Investors who are still sitting on the fence, waiting for things to improve, may find themselves missing out on the current buying opportunities - amid signs that property prices in some areas are starting to move upwards.
CommSec chief economist Craig James said that while Australian house prices in the December quarter were down just over 3% compared to a year ago, that may end up being the worst of it - similar to the small annual falls witnessed in 1992 and 1996.
"In fact one indicator shows that budding homebuyers may need to be on guard for higher house prices, eroding some of the solid gains in housing affordability," said James.
In December, the average home loan across Australia jumped by 8.0% to $257,400 compared to a year - the fastest growth in 14 months and above the decade average of 7.7%.
"If the average home loan is increasing, it generally means a two or three things.
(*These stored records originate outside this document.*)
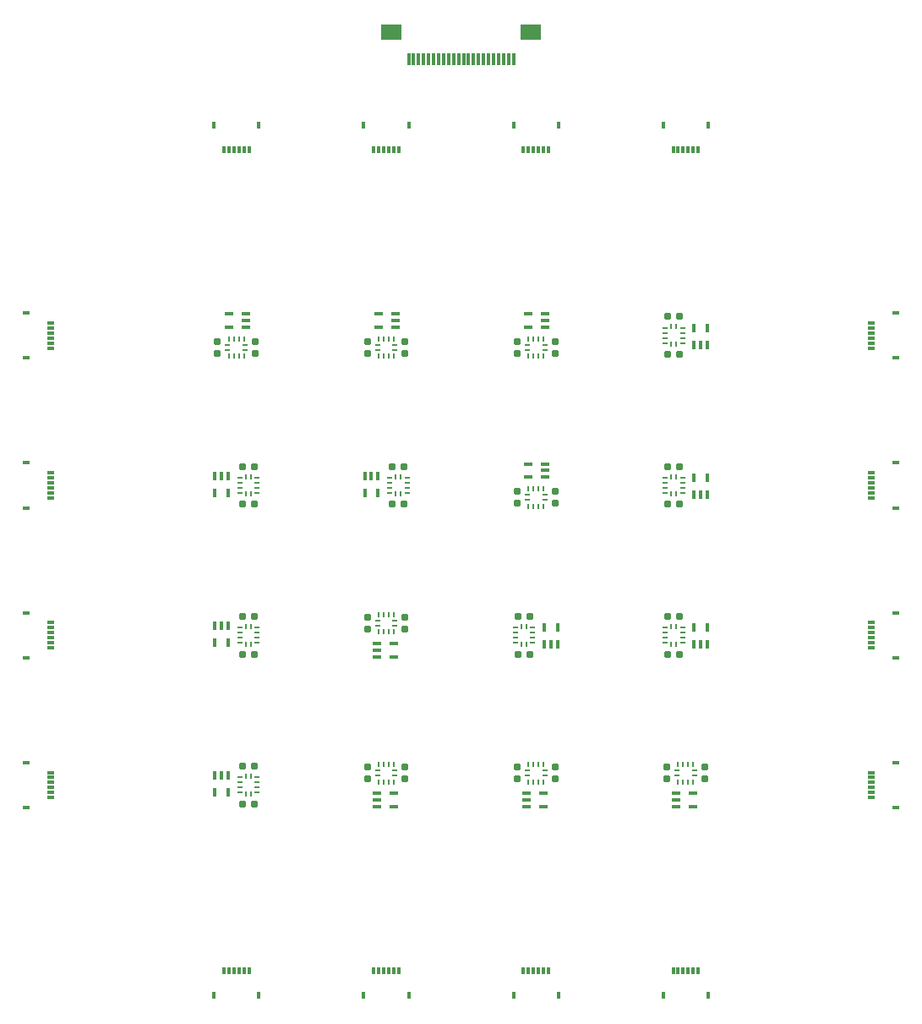
<source format=gbr>
%TF.GenerationSoftware,KiCad,Pcbnew,8.0.4-rc2-202407082205~7740c66479~ubuntu22.04.1*%
%TF.CreationDate,2024-07-19T14:57:39+01:00*%
%TF.ProjectId,LIS2DH_array,4c495332-4448-45f6-9172-7261792e6b69,rev?*%
%TF.SameCoordinates,Original*%
%TF.FileFunction,Soldermask,Top*%
%TF.FilePolarity,Negative*%
%FSLAX46Y46*%
G04 Gerber Fmt 4.6, Leading zero omitted, Abs format (unit mm)*
G04 Created by KiCad (PCBNEW 8.0.4-rc2-202407082205~7740c66479~ubuntu22.04.1) date 2024-07-19 14:57:39*
%MOMM*%
%LPD*%
G01*
G04 APERTURE LIST*
G04 Aperture macros list*
%AMRoundRect*
0 Rectangle with rounded corners*
0 $1 Rounding radius*
0 $2 $3 $4 $5 $6 $7 $8 $9 X,Y pos of 4 corners*
0 Add a 4 corners polygon primitive as box body*
4,1,4,$2,$3,$4,$5,$6,$7,$8,$9,$2,$3,0*
0 Add four circle primitives for the rounded corners*
1,1,$1+$1,$2,$3*
1,1,$1+$1,$4,$5*
1,1,$1+$1,$6,$7*
1,1,$1+$1,$8,$9*
0 Add four rect primitives between the rounded corners*
20,1,$1+$1,$2,$3,$4,$5,0*
20,1,$1+$1,$4,$5,$6,$7,0*
20,1,$1+$1,$6,$7,$8,$9,0*
20,1,$1+$1,$8,$9,$2,$3,0*%
G04 Aperture macros list end*
%ADD10R,0.280000X0.500000*%
%ADD11R,0.500000X0.280000*%
%ADD12R,0.840000X0.320000*%
%ADD13R,0.800000X0.300000*%
%ADD14R,0.800000X0.400000*%
%ADD15RoundRect,0.155000X-0.212500X-0.155000X0.212500X-0.155000X0.212500X0.155000X-0.212500X0.155000X0*%
%ADD16RoundRect,0.155000X-0.155000X0.212500X-0.155000X-0.212500X0.155000X-0.212500X0.155000X0.212500X0*%
%ADD17R,0.300000X0.800000*%
%ADD18R,0.400000X0.800000*%
%ADD19RoundRect,0.155000X0.212500X0.155000X-0.212500X0.155000X-0.212500X-0.155000X0.212500X-0.155000X0*%
%ADD20R,0.320000X0.840000*%
%ADD21RoundRect,0.155000X0.155000X-0.212500X0.155000X0.212500X-0.155000X0.212500X-0.155000X-0.212500X0*%
%ADD22R,0.300000X1.300000*%
%ADD23R,2.000000X1.600000*%
G04 APERTURE END LIST*
D10*
%TO.C,U7*%
X130750000Y-95320000D03*
X130250000Y-95320000D03*
X129750000Y-95320000D03*
X129250000Y-95320000D03*
D11*
X129120000Y-95950000D03*
X129120000Y-96450000D03*
D10*
X129250000Y-97080000D03*
X129750000Y-97080000D03*
X130250000Y-97080000D03*
X130750000Y-97080000D03*
D11*
X130880000Y-96450000D03*
X130880000Y-95950000D03*
%TD*%
D12*
%TO.C,U26*%
X114080000Y-110850000D03*
X114080000Y-111500000D03*
X114080000Y-112150000D03*
X115760000Y-112150000D03*
X115760000Y-110850000D03*
%TD*%
D13*
%TO.C,FPC12*%
X163590000Y-111250000D03*
X163590000Y-110750000D03*
X163590000Y-110250000D03*
X163590000Y-109750000D03*
X163590000Y-109250000D03*
X163590000Y-108750000D03*
D14*
X166090000Y-107750000D03*
X166090000Y-112250000D03*
%TD*%
D15*
%TO.C,C22*%
X128232500Y-108100000D03*
X129367500Y-108100000D03*
%TD*%
D16*
%TO.C,C29*%
X128100000Y-123232500D03*
X128100000Y-124367500D03*
%TD*%
%TO.C,C20*%
X116900000Y-108232500D03*
X116900000Y-109367500D03*
%TD*%
D13*
%TO.C,FPC5*%
X81410000Y-93750000D03*
X81410000Y-94250000D03*
X81410000Y-94750000D03*
X81410000Y-95250000D03*
X81410000Y-95750000D03*
X81410000Y-96250000D03*
D14*
X78910000Y-97250000D03*
X78910000Y-92750000D03*
%TD*%
D12*
%TO.C,U23*%
X130920000Y-94150000D03*
X130920000Y-93500000D03*
X130920000Y-92850000D03*
X129240000Y-92850000D03*
X129240000Y-94150000D03*
%TD*%
D16*
%TO.C,C31*%
X143100000Y-123232500D03*
X143100000Y-124367500D03*
%TD*%
%TO.C,C27*%
X113100000Y-123232500D03*
X113100000Y-124367500D03*
%TD*%
D17*
%TO.C,FPC14*%
X113750000Y-143590000D03*
X114250000Y-143590000D03*
X114750000Y-143590000D03*
X115250000Y-143590000D03*
X115750000Y-143590000D03*
X116250000Y-143590000D03*
D18*
X117250000Y-146090000D03*
X112750000Y-146090000D03*
%TD*%
D10*
%TO.C,U14*%
X114250000Y-124680000D03*
X114750000Y-124680000D03*
X115250000Y-124680000D03*
X115750000Y-124680000D03*
D11*
X115880000Y-124050000D03*
X115880000Y-123550000D03*
D10*
X115750000Y-122920000D03*
X115250000Y-122920000D03*
X114750000Y-122920000D03*
X114250000Y-122920000D03*
D11*
X114120000Y-123550000D03*
X114120000Y-124050000D03*
%TD*%
%TO.C,U13*%
X100320000Y-124250000D03*
X100320000Y-124750000D03*
X100320000Y-125250000D03*
X100320000Y-125750000D03*
D10*
X100950000Y-125880000D03*
X101450000Y-125880000D03*
D11*
X102080000Y-125750000D03*
X102080000Y-125250000D03*
X102080000Y-124750000D03*
X102080000Y-124250000D03*
D10*
X101450000Y-124120000D03*
X100950000Y-124120000D03*
%TD*%
D12*
%TO.C,U19*%
X130920000Y-79150000D03*
X130920000Y-78500000D03*
X130920000Y-77850000D03*
X129240000Y-77850000D03*
X129240000Y-79150000D03*
%TD*%
D11*
%TO.C,U8*%
X144680000Y-95750000D03*
X144680000Y-95250000D03*
X144680000Y-94750000D03*
X144680000Y-94250000D03*
D10*
X144050000Y-94120000D03*
X143550000Y-94120000D03*
D11*
X142920000Y-94250000D03*
X142920000Y-94750000D03*
X142920000Y-95250000D03*
X142920000Y-95750000D03*
D10*
X143550000Y-95880000D03*
X144050000Y-95880000D03*
%TD*%
%TO.C,U16*%
X144250000Y-124680000D03*
X144750000Y-124680000D03*
X145250000Y-124680000D03*
X145750000Y-124680000D03*
D11*
X145880000Y-124050000D03*
X145880000Y-123550000D03*
D10*
X145750000Y-122920000D03*
X145250000Y-122920000D03*
X144750000Y-122920000D03*
X144250000Y-122920000D03*
D11*
X144120000Y-123550000D03*
X144120000Y-124050000D03*
%TD*%
D17*
%TO.C,FPC16*%
X143750000Y-143590000D03*
X144250000Y-143590000D03*
X144750000Y-143590000D03*
X145250000Y-143590000D03*
X145750000Y-143590000D03*
X146250000Y-143590000D03*
D18*
X147250000Y-146090000D03*
X142750000Y-146090000D03*
%TD*%
D16*
%TO.C,C32*%
X146900000Y-123232500D03*
X146900000Y-124367500D03*
%TD*%
D13*
%TO.C,FPC13*%
X81410000Y-123750000D03*
X81410000Y-124250000D03*
X81410000Y-124750000D03*
X81410000Y-125250000D03*
X81410000Y-125750000D03*
X81410000Y-126250000D03*
D14*
X78910000Y-127250000D03*
X78910000Y-122750000D03*
%TD*%
D13*
%TO.C,FPC8*%
X163590000Y-96250000D03*
X163590000Y-95750000D03*
X163590000Y-95250000D03*
X163590000Y-94750000D03*
X163590000Y-94250000D03*
X163590000Y-93750000D03*
D14*
X166090000Y-92750000D03*
X166090000Y-97250000D03*
%TD*%
D19*
%TO.C,C12*%
X116767500Y-96900000D03*
X115632500Y-96900000D03*
%TD*%
D20*
%TO.C,U22*%
X114150000Y-94080000D03*
X113500000Y-94080000D03*
X112850000Y-94080000D03*
X112850000Y-95760000D03*
X114150000Y-95760000D03*
%TD*%
D21*
%TO.C,C6*%
X128100000Y-81767500D03*
X128100000Y-80632500D03*
%TD*%
D15*
%TO.C,C7*%
X143232500Y-81900000D03*
X144367500Y-81900000D03*
%TD*%
%TO.C,C23*%
X143232500Y-111900000D03*
X144367500Y-111900000D03*
%TD*%
D20*
%TO.C,U27*%
X130850000Y-110920000D03*
X131500000Y-110920000D03*
X132150000Y-110920000D03*
X132150000Y-109240000D03*
X130850000Y-109240000D03*
%TD*%
D17*
%TO.C,FPC3*%
X131250000Y-61410000D03*
X130750000Y-61410000D03*
X130250000Y-61410000D03*
X129750000Y-61410000D03*
X129250000Y-61410000D03*
X128750000Y-61410000D03*
D18*
X127750000Y-58910000D03*
X132250000Y-58910000D03*
%TD*%
D13*
%TO.C,FPC4*%
X163590000Y-81250000D03*
X163590000Y-80750000D03*
X163590000Y-80250000D03*
X163590000Y-79750000D03*
X163590000Y-79250000D03*
X163590000Y-78750000D03*
D14*
X166090000Y-77750000D03*
X166090000Y-82250000D03*
%TD*%
D21*
%TO.C,C14*%
X128100000Y-96767500D03*
X128100000Y-95632500D03*
%TD*%
D22*
%TO.C,FPC17*%
X117250000Y-52287500D03*
X117750000Y-52287500D03*
X118250000Y-52287500D03*
X118750000Y-52287500D03*
X119250000Y-52287500D03*
X119750000Y-52287500D03*
X120250000Y-52287500D03*
X120750000Y-52287500D03*
X121250000Y-52287500D03*
X121750000Y-52287500D03*
X122250000Y-52287500D03*
X122750000Y-52287500D03*
X123250000Y-52287500D03*
X123750000Y-52287500D03*
X124250000Y-52287500D03*
X124750000Y-52287500D03*
X125250000Y-52287500D03*
X125750000Y-52287500D03*
X126250000Y-52287500D03*
X126750000Y-52287500D03*
X127250000Y-52287500D03*
X127750000Y-52287500D03*
D23*
X129450000Y-49607500D03*
X115550000Y-49607500D03*
%TD*%
D20*
%TO.C,U24*%
X145850000Y-95920000D03*
X146500000Y-95920000D03*
X147150000Y-95920000D03*
X147150000Y-94240000D03*
X145850000Y-94240000D03*
%TD*%
%TO.C,U25*%
X99150000Y-109080000D03*
X98500000Y-109080000D03*
X97850000Y-109080000D03*
X97850000Y-110760000D03*
X99150000Y-110760000D03*
%TD*%
D11*
%TO.C,U11*%
X129680000Y-110750000D03*
X129680000Y-110250000D03*
X129680000Y-109750000D03*
X129680000Y-109250000D03*
D10*
X129050000Y-109120000D03*
X128550000Y-109120000D03*
D11*
X127920000Y-109250000D03*
X127920000Y-109750000D03*
X127920000Y-110250000D03*
X127920000Y-110750000D03*
D10*
X128550000Y-110880000D03*
X129050000Y-110880000D03*
%TD*%
D16*
%TO.C,C19*%
X113100000Y-108232500D03*
X113100000Y-109367500D03*
%TD*%
D19*
%TO.C,C11*%
X116767500Y-93100000D03*
X115632500Y-93100000D03*
%TD*%
D16*
%TO.C,C28*%
X116900000Y-123232500D03*
X116900000Y-124367500D03*
%TD*%
D10*
%TO.C,U3*%
X130750000Y-80320000D03*
X130250000Y-80320000D03*
X129750000Y-80320000D03*
X129250000Y-80320000D03*
D11*
X129120000Y-80950000D03*
X129120000Y-81450000D03*
D10*
X129250000Y-82080000D03*
X129750000Y-82080000D03*
X130250000Y-82080000D03*
X130750000Y-82080000D03*
D11*
X130880000Y-81450000D03*
X130880000Y-80950000D03*
%TD*%
D15*
%TO.C,C8*%
X143232500Y-78100000D03*
X144367500Y-78100000D03*
%TD*%
D21*
%TO.C,C13*%
X131900000Y-96767500D03*
X131900000Y-95632500D03*
%TD*%
%TO.C,C4*%
X113100000Y-81767500D03*
X113100000Y-80632500D03*
%TD*%
D17*
%TO.C,FPC1*%
X101250000Y-61410000D03*
X100750000Y-61410000D03*
X100250000Y-61410000D03*
X99750000Y-61410000D03*
X99250000Y-61410000D03*
X98750000Y-61410000D03*
D18*
X97750000Y-58910000D03*
X102250000Y-58910000D03*
%TD*%
D13*
%TO.C,FPC11*%
X163590000Y-126250000D03*
X163590000Y-125750000D03*
X163590000Y-125250000D03*
X163590000Y-124750000D03*
X163590000Y-124250000D03*
X163590000Y-123750000D03*
D14*
X166090000Y-122750000D03*
X166090000Y-127250000D03*
%TD*%
D21*
%TO.C,C1*%
X101900000Y-81767500D03*
X101900000Y-80632500D03*
%TD*%
%TO.C,C3*%
X116900000Y-81767500D03*
X116900000Y-80632500D03*
%TD*%
%TO.C,C5*%
X131900000Y-81767500D03*
X131900000Y-80632500D03*
%TD*%
D11*
%TO.C,U5*%
X100320000Y-94250000D03*
X100320000Y-94750000D03*
X100320000Y-95250000D03*
X100320000Y-95750000D03*
D10*
X100950000Y-95880000D03*
X101450000Y-95880000D03*
D11*
X102080000Y-95750000D03*
X102080000Y-95250000D03*
X102080000Y-94750000D03*
X102080000Y-94250000D03*
D10*
X101450000Y-94120000D03*
X100950000Y-94120000D03*
%TD*%
D11*
%TO.C,U6*%
X115320000Y-94250000D03*
X115320000Y-94750000D03*
X115320000Y-95250000D03*
X115320000Y-95750000D03*
D10*
X115950000Y-95880000D03*
X116450000Y-95880000D03*
D11*
X117080000Y-95750000D03*
X117080000Y-95250000D03*
X117080000Y-94750000D03*
X117080000Y-94250000D03*
D10*
X116450000Y-94120000D03*
X115950000Y-94120000D03*
%TD*%
D17*
%TO.C,FPC15*%
X128750000Y-143590000D03*
X129250000Y-143590000D03*
X129750000Y-143590000D03*
X130250000Y-143590000D03*
X130750000Y-143590000D03*
X131250000Y-143590000D03*
D18*
X132250000Y-146090000D03*
X127750000Y-146090000D03*
%TD*%
D12*
%TO.C,U30*%
X114080000Y-125850000D03*
X114080000Y-126500000D03*
X114080000Y-127150000D03*
X115760000Y-127150000D03*
X115760000Y-125850000D03*
%TD*%
D20*
%TO.C,U21*%
X99150000Y-94080000D03*
X98500000Y-94080000D03*
X97850000Y-94080000D03*
X97850000Y-95760000D03*
X99150000Y-95760000D03*
%TD*%
D12*
%TO.C,U32*%
X144080000Y-125850000D03*
X144080000Y-126500000D03*
X144080000Y-127150000D03*
X145760000Y-127150000D03*
X145760000Y-125850000D03*
%TD*%
D19*
%TO.C,C26*%
X101767500Y-126900000D03*
X100632500Y-126900000D03*
%TD*%
%TO.C,C25*%
X101767500Y-123100000D03*
X100632500Y-123100000D03*
%TD*%
%TO.C,C18*%
X101767500Y-111900000D03*
X100632500Y-111900000D03*
%TD*%
D10*
%TO.C,U15*%
X129250000Y-124680000D03*
X129750000Y-124680000D03*
X130250000Y-124680000D03*
X130750000Y-124680000D03*
D11*
X130880000Y-124050000D03*
X130880000Y-123550000D03*
D10*
X130750000Y-122920000D03*
X130250000Y-122920000D03*
X129750000Y-122920000D03*
X129250000Y-122920000D03*
D11*
X129120000Y-123550000D03*
X129120000Y-124050000D03*
%TD*%
%TO.C,U4*%
X144680000Y-80750000D03*
X144680000Y-80250000D03*
X144680000Y-79750000D03*
X144680000Y-79250000D03*
D10*
X144050000Y-79120000D03*
X143550000Y-79120000D03*
D11*
X142920000Y-79250000D03*
X142920000Y-79750000D03*
X142920000Y-80250000D03*
X142920000Y-80750000D03*
D10*
X143550000Y-80880000D03*
X144050000Y-80880000D03*
%TD*%
D17*
%TO.C,FPC7*%
X146250000Y-61410000D03*
X145750000Y-61410000D03*
X145250000Y-61410000D03*
X144750000Y-61410000D03*
X144250000Y-61410000D03*
X143750000Y-61410000D03*
D18*
X142750000Y-58910000D03*
X147250000Y-58910000D03*
%TD*%
D17*
%TO.C,FPC10*%
X98750000Y-143590000D03*
X99250000Y-143590000D03*
X99750000Y-143590000D03*
X100250000Y-143590000D03*
X100750000Y-143590000D03*
X101250000Y-143590000D03*
D18*
X102250000Y-146090000D03*
X97750000Y-146090000D03*
%TD*%
D19*
%TO.C,C17*%
X101767500Y-108100000D03*
X100632500Y-108100000D03*
%TD*%
D10*
%TO.C,U2*%
X115750000Y-80320000D03*
X115250000Y-80320000D03*
X114750000Y-80320000D03*
X114250000Y-80320000D03*
D11*
X114120000Y-80950000D03*
X114120000Y-81450000D03*
D10*
X114250000Y-82080000D03*
X114750000Y-82080000D03*
X115250000Y-82080000D03*
X115750000Y-82080000D03*
D11*
X115880000Y-81450000D03*
X115880000Y-80950000D03*
%TD*%
D19*
%TO.C,C9*%
X101767500Y-93100000D03*
X100632500Y-93100000D03*
%TD*%
D11*
%TO.C,U12*%
X144680000Y-110750000D03*
X144680000Y-110250000D03*
X144680000Y-109750000D03*
X144680000Y-109250000D03*
D10*
X144050000Y-109120000D03*
X143550000Y-109120000D03*
D11*
X142920000Y-109250000D03*
X142920000Y-109750000D03*
X142920000Y-110250000D03*
X142920000Y-110750000D03*
D10*
X143550000Y-110880000D03*
X144050000Y-110880000D03*
%TD*%
D15*
%TO.C,C24*%
X143232500Y-108100000D03*
X144367500Y-108100000D03*
%TD*%
D10*
%TO.C,U10*%
X114250000Y-109680000D03*
X114750000Y-109680000D03*
X115250000Y-109680000D03*
X115750000Y-109680000D03*
D11*
X115880000Y-109050000D03*
X115880000Y-108550000D03*
D10*
X115750000Y-107920000D03*
X115250000Y-107920000D03*
X114750000Y-107920000D03*
X114250000Y-107920000D03*
D11*
X114120000Y-108550000D03*
X114120000Y-109050000D03*
%TD*%
D12*
%TO.C,U17*%
X100920000Y-79150000D03*
X100920000Y-78500000D03*
X100920000Y-77850000D03*
X99240000Y-77850000D03*
X99240000Y-79150000D03*
%TD*%
D11*
%TO.C,U9*%
X100320000Y-109250000D03*
X100320000Y-109750000D03*
X100320000Y-110250000D03*
X100320000Y-110750000D03*
D10*
X100950000Y-110880000D03*
X101450000Y-110880000D03*
D11*
X102080000Y-110750000D03*
X102080000Y-110250000D03*
X102080000Y-109750000D03*
X102080000Y-109250000D03*
D10*
X101450000Y-109120000D03*
X100950000Y-109120000D03*
%TD*%
D12*
%TO.C,U31*%
X129080000Y-125850000D03*
X129080000Y-126500000D03*
X129080000Y-127150000D03*
X130760000Y-127150000D03*
X130760000Y-125850000D03*
%TD*%
%TO.C,U18*%
X115920000Y-79150000D03*
X115920000Y-78500000D03*
X115920000Y-77850000D03*
X114240000Y-77850000D03*
X114240000Y-79150000D03*
%TD*%
D13*
%TO.C,FPC6*%
X81410000Y-78750000D03*
X81410000Y-79250000D03*
X81410000Y-79750000D03*
X81410000Y-80250000D03*
X81410000Y-80750000D03*
X81410000Y-81250000D03*
D14*
X78910000Y-82250000D03*
X78910000Y-77750000D03*
%TD*%
D15*
%TO.C,C15*%
X143232500Y-96900000D03*
X144367500Y-96900000D03*
%TD*%
D19*
%TO.C,C10*%
X101767500Y-96900000D03*
X100632500Y-96900000D03*
%TD*%
D15*
%TO.C,C21*%
X128232500Y-111900000D03*
X129367500Y-111900000D03*
%TD*%
D20*
%TO.C,U28*%
X145850000Y-110920000D03*
X146500000Y-110920000D03*
X147150000Y-110920000D03*
X147150000Y-109240000D03*
X145850000Y-109240000D03*
%TD*%
D15*
%TO.C,C16*%
X143232500Y-93100000D03*
X144367500Y-93100000D03*
%TD*%
D16*
%TO.C,C30*%
X131900000Y-123232500D03*
X131900000Y-124367500D03*
%TD*%
D20*
%TO.C,U20*%
X145850000Y-80920000D03*
X146500000Y-80920000D03*
X147150000Y-80920000D03*
X147150000Y-79240000D03*
X145850000Y-79240000D03*
%TD*%
D17*
%TO.C,FPC2*%
X116250000Y-61410000D03*
X115750000Y-61410000D03*
X115250000Y-61410000D03*
X114750000Y-61410000D03*
X114250000Y-61410000D03*
X113750000Y-61410000D03*
D18*
X112750000Y-58910000D03*
X117250000Y-58910000D03*
%TD*%
D13*
%TO.C,FPC9*%
X81410000Y-108750000D03*
X81410000Y-109250000D03*
X81410000Y-109750000D03*
X81410000Y-110250000D03*
X81410000Y-110750000D03*
X81410000Y-111250000D03*
D14*
X78910000Y-112250000D03*
X78910000Y-107750000D03*
%TD*%
D20*
%TO.C,U29*%
X99150000Y-124080000D03*
X98500000Y-124080000D03*
X97850000Y-124080000D03*
X97850000Y-125760000D03*
X99150000Y-125760000D03*
%TD*%
D21*
%TO.C,C2*%
X98100000Y-81767500D03*
X98100000Y-80632500D03*
%TD*%
D10*
%TO.C,U1*%
X100750000Y-80320000D03*
X100250000Y-80320000D03*
X99750000Y-80320000D03*
X99250000Y-80320000D03*
D11*
X99120000Y-80950000D03*
X99120000Y-81450000D03*
D10*
X99250000Y-82080000D03*
X99750000Y-82080000D03*
X100250000Y-82080000D03*
X100750000Y-82080000D03*
D11*
X100880000Y-81450000D03*
X100880000Y-80950000D03*
%TD*%
M02*

</source>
Either home prices are rising or people are taking out bigger loans to buy bigger and better homes - or, possibly, the composition of loan demand is changing in favour of those purchasing more expensive properties," he added.
But with the job market softening, James said it would be unusual for people to be opting for 'bigger and better' homes. He also noted that the current market has a much higher proportion of first homebuyers, so it is to be assumed that they were in the market for smaller and cheaper properties than buyers of second and subsequent homes.
"So the likelihood is that home prices are starting to creep higher. In fact, prices may actually be gathering momentum in some states. Home loans in South Australia are almost 11% bigger than a year ago with the average one in Queensland up just over 10%. Housing analysts across the globe marvel at the resilience of Australian house prices, but at the end of the day, it is nothing more than simple 'supply and demand' dynamics at work," he said.